Data has emerged as one of the world’s greatest resources, powering everything from video recommendation engines and digital banking to the burgeoning AI revolution. But in a world where data is increasingly distributed from databases to data warehouses, data lakes, and other locations, combining all data into a compatible format for use in real-time scenarios is It can be a huge amount of work.
Contextually, applications that do not require immediate real-time data access can simply batch data together at fixed intervals. This so-called “batch data processing” is useful, for example, for processing monthly sales data.However, in many cases the company intention I need to access the created data in real time. This is critical, for example, for customer support software that relies on up-to-date information on all sales. Elsewhere, ride-hailing apps also need to process all sorts of data points to connect riders and drivers. This is not something you can wait a few days for. This kind of scenario requires something called “stream data processing” that collects and combines data for real-time access. This is much more complicated to configure.
And this is dozer seeks to do so by providing fast read-only APIs directly from any source via a plug-and-play data infrastructure backend.
handwork dozer Vivek Gudapuri and Matteo Peratiestablished its Singapore-based company almost a year ago. The two of them are building his 10-person distributed team across Asia and Eastern Europe and are preparing to expand beyond their current offering. available sources It is an incarnation (that is, not fully open source) and a fully monetizable product.
Dozer has tested their products with a handful of private design partners, but today they’re out of stealth with developer access. The company also revealed that it has raised his $3 million in seed funding. Sequoia Capital IndiaGoogle’s gradient ventures, undulationand capital of january.
Dozer co-founders Matteo Pelati and Vivek Gudapuri image credit: Dozer
dispersion
streaming database, Apache Flink, Airbyte and Fivetran; caching layers for temporary data storage such as Redis; And transfer data between systems using instant APIs powered by Hasura, Supabase, and more.
Dozer works across all of these different categories, taking what it deems the best and removing the friction associated with building the infrastructure and plumbing that underpins real-time data apps.
Users connect Dozer to their existing data stacks, including databases, data warehouses, and data lakes. Dozer handles real-time data extraction, caching, indexing, and presents data via low-latency APIs. So while the likes of Airbyte and Fivetran help get data into data warehouses, Dozer focuses on the other side. It’s about “making this data accessible in the most efficient way.” Gudapuri explained to his TechCrunch.
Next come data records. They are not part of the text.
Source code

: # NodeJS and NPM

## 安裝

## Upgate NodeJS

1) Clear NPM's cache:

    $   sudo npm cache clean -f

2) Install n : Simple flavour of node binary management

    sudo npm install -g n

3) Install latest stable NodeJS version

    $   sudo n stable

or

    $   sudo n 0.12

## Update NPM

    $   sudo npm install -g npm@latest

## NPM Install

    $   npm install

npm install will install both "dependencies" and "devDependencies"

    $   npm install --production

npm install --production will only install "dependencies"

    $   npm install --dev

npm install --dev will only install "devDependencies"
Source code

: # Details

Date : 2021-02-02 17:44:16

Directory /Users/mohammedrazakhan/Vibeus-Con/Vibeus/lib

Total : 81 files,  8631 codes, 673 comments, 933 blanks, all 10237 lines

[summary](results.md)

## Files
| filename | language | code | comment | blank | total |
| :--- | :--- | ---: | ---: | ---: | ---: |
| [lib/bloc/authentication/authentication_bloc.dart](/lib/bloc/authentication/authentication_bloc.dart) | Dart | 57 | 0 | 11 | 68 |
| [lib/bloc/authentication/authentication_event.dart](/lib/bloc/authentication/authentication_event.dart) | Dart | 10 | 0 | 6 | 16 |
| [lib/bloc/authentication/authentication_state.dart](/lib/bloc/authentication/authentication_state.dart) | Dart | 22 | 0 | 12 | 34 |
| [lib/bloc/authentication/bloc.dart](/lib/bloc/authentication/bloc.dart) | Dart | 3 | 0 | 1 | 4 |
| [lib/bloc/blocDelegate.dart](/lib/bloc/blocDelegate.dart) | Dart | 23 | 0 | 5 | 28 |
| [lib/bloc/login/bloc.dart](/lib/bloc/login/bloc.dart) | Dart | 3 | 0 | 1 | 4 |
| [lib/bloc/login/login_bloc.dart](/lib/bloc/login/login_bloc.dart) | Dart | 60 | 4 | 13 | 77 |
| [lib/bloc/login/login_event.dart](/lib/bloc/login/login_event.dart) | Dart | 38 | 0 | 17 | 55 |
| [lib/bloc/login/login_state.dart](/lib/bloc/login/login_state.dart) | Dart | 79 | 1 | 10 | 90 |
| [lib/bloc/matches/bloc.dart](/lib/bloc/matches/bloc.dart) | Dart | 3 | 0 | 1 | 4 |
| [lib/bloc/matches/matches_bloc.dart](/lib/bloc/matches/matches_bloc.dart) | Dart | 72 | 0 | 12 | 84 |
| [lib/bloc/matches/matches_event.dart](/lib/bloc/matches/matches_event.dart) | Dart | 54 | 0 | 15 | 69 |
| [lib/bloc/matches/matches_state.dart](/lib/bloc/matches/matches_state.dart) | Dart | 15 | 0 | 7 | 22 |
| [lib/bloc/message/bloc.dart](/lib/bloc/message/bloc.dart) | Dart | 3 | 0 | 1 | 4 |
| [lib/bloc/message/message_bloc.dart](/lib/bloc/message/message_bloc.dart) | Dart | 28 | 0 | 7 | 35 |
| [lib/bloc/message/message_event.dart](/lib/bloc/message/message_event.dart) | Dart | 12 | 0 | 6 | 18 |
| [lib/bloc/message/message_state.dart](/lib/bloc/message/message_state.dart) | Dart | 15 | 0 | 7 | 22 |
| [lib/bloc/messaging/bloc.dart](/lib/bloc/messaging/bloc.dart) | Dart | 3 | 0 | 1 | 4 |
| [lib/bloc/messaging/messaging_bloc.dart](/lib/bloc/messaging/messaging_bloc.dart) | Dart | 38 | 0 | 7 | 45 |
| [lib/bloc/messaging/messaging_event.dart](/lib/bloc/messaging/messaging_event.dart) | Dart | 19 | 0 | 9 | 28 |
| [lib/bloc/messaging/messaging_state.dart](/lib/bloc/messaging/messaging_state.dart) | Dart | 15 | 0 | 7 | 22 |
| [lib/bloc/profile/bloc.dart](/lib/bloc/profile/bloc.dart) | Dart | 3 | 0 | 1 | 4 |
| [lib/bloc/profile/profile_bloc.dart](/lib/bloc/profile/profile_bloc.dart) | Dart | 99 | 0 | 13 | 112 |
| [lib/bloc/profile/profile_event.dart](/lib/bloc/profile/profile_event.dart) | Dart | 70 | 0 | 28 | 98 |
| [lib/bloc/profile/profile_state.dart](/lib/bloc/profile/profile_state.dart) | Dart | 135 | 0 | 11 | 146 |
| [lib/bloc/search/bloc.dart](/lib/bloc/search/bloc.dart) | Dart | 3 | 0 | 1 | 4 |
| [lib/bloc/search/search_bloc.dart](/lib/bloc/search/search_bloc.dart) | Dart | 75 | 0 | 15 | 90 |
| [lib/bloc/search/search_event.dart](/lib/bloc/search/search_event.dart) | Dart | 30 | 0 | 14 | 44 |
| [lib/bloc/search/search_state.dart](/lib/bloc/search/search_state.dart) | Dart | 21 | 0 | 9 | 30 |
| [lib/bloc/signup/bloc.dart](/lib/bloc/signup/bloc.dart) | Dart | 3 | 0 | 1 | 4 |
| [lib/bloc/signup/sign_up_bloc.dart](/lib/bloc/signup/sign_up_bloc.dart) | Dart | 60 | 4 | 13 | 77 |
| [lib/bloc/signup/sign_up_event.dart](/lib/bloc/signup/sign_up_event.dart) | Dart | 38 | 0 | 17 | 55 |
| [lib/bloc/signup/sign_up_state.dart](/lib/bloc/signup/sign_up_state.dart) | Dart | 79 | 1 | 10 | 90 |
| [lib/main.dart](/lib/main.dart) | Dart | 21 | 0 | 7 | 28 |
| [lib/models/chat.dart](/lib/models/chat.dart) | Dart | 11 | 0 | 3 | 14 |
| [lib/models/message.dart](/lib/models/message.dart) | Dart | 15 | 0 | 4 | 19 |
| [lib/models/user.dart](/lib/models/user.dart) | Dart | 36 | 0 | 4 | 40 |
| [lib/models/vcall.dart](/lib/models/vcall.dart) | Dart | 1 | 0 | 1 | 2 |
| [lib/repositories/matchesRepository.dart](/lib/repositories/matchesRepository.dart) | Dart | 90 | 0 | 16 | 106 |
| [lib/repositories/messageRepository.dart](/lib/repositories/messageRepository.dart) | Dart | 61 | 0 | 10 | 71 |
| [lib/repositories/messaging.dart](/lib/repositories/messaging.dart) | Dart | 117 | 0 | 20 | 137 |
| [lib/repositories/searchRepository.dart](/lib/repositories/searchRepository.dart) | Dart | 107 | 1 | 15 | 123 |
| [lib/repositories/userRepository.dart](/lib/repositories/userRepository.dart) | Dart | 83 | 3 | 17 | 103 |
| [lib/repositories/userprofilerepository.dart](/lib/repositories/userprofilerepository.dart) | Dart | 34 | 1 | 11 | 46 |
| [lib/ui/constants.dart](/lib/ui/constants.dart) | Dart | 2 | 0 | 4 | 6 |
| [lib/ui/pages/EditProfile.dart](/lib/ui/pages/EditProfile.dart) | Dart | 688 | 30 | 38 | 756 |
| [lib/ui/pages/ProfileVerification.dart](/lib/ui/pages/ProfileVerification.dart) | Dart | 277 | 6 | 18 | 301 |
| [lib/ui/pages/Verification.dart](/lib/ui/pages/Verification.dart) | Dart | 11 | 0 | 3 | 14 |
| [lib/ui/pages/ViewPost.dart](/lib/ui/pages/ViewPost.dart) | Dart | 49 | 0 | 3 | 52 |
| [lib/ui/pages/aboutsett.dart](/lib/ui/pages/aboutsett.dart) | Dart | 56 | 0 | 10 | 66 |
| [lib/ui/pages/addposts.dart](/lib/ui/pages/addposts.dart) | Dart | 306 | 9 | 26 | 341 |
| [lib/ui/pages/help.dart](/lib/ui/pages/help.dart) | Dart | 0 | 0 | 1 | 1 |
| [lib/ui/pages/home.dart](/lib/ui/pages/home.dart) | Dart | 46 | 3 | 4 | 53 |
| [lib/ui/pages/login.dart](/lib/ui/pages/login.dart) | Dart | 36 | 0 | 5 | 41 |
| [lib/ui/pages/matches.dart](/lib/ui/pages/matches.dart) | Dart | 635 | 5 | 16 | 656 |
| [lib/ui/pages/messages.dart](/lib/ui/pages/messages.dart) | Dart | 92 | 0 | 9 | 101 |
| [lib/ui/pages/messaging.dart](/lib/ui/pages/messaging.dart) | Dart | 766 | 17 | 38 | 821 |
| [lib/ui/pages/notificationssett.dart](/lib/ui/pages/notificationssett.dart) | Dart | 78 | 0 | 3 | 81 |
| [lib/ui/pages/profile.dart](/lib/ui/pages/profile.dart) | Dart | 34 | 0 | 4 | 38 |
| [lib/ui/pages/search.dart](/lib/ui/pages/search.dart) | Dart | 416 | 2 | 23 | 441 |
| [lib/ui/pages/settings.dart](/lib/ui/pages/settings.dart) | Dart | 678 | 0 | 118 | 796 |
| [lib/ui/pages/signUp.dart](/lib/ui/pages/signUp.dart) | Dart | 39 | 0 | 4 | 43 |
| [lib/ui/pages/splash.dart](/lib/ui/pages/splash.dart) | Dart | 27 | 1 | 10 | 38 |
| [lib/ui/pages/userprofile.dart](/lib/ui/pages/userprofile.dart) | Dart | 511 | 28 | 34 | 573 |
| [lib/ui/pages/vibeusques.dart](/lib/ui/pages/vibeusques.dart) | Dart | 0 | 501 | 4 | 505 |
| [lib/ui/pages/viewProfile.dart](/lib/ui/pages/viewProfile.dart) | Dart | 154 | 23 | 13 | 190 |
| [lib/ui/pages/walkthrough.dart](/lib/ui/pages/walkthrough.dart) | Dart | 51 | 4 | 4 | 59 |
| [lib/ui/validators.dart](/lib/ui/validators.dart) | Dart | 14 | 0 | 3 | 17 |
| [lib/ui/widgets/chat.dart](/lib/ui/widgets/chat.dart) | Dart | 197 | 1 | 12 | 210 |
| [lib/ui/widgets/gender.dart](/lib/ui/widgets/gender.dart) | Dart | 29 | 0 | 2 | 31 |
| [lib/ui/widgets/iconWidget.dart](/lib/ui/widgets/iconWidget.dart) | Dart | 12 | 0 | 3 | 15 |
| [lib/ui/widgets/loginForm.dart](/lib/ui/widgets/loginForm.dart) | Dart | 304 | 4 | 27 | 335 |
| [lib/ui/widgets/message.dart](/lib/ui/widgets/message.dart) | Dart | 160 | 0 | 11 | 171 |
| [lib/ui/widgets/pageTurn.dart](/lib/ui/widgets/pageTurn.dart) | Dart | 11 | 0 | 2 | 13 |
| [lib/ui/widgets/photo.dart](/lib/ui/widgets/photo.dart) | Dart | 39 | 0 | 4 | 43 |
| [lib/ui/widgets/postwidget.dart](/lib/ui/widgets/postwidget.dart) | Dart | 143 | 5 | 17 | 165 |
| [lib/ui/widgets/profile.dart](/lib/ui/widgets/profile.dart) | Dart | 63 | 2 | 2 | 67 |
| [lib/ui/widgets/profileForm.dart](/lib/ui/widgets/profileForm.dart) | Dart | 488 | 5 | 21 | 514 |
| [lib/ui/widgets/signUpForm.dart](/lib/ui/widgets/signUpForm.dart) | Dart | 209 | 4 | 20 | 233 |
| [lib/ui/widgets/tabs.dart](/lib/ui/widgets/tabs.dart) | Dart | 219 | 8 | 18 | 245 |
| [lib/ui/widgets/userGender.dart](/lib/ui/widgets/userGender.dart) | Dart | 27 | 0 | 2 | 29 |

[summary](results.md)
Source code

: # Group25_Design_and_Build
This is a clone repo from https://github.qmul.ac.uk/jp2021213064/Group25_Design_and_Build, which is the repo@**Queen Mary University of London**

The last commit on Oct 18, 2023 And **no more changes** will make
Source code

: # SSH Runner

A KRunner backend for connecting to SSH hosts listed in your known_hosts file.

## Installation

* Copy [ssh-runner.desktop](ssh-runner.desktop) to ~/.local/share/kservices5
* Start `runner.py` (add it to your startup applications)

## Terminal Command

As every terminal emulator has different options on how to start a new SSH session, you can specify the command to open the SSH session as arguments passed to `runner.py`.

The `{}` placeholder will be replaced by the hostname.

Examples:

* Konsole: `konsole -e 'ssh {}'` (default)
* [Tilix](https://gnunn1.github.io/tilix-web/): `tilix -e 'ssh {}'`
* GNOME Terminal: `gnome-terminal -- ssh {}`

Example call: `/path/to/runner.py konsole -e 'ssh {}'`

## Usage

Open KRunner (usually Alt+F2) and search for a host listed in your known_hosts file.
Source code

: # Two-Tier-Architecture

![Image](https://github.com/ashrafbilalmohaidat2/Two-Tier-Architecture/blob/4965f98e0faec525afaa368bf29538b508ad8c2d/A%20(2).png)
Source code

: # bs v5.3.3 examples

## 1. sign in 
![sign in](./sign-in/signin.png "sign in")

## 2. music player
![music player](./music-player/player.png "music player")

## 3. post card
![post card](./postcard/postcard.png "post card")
Gudapuri said Dozer takes a “dogmatic approach” and only addresses very specific issues and nothing more. For example, existing streaming databases solve many problems far beyond what his Dozer offers: providing real-time data updates and APIs in a single product.
“We solve the right amount of issues in each of these categories to give developers a quick build experience and out-of-the-box performance,” said Gudapuri. “Developers (currently) have to integrate several tools to achieve the same thing.”
As an example, your existing streaming database probably has a query engine, data exploration, OLAP (Online analytical processing), and so on. Dozer deliberately does not provide these capabilities, focusing on what Pelati calls “precomputed views” using his SQL, Python, and JavaScript, all with low latency. You can access it. gRPC and holiday APIs.
So, according to Pelati, Dozer can promise improvements in data query latency.
“With these design choices, Dozer provides much better query latencies that customer-facing applications require,” said Pelati. “A single developer can spin up an entire data app in minutes, but this requires work that would normally take months. and save money.”
(not perfect) open source factors
Dozer is touted as an “open source” platform, GitHub License reveal that you are using Elastic License 2.0 (ELv2), the exact same license enterprise search company Elastic Adopted 2 years ago as part of that transition over there From true open source.In fact, the Elastic license is not recognized as open sourceto prevent third parties from acquiring the Software and offering it as a hosted or managed service.
More precisely, ELv2 can be called a “source available” license. This effectively means offering many of the benefits of a more permissive open source license. MIT, etc., codebase transparency, the ability to extend Dozer’s functionality, or tweak features and fix bugs. That alone should be enough to win the hearts and minds of companies of all sizes. Unless AWS or any other cloud he giant is trying to monetize directly with his Dozer.
However, the company has said it intends to switch to dual licensing “soon” and all of its coredozer projects MIT– License except for “One Core Module”. Additionally, the company emphasizes that all client libraries are already MIT licensed. python, reactand JavaScript.
It’s worth noting that some companies have created their own internal tools to solve problems similar to those addressed by Dozer. Netflix made a bulldozer years ago. In particular, he is one of the main creators behind Bulldozer, Ioannis papapanagitounow working as an advisor to Dozer.
Dozer is still in its early stages, but with $3 million in bank funding from a number of prominent backers, the company has a good deal of cash to go commercial. Add-on feature. Gudapuri said it will be published in the next few months.
“The hosted service handles autoscaling, instant deployment, security, compliance, rate limiting, and a few additional features,” said Gudapuri.